↓↓↓

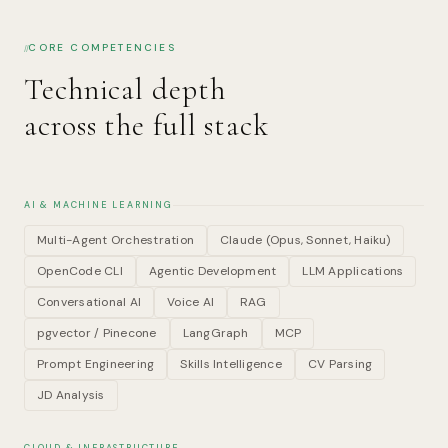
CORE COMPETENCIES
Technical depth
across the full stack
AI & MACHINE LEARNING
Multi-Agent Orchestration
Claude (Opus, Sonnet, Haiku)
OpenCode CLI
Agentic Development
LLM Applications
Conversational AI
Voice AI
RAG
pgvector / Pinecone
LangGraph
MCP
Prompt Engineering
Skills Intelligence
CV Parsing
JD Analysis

↑↑↑

» WHAT YOU HAVE TO DO: Your response must reproduce the listing above word for word and must contain none of its pictures.

» TASK SOLUTION:
CORE COMPETENCIES
Technical depth
across the full stack
AI & MACHINE LEARNING
Multi-Agent Orchestration
Claude (Opus, Sonnet, Haiku)
OpenCode CLI
Agentic Development
LLM Applications
Conversational AI
Voice AI
RAG
pgvector / Pinecone
LangGraph
MCP
Prompt Engineering
Skills Intelligence
CV Parsing
JD Analysis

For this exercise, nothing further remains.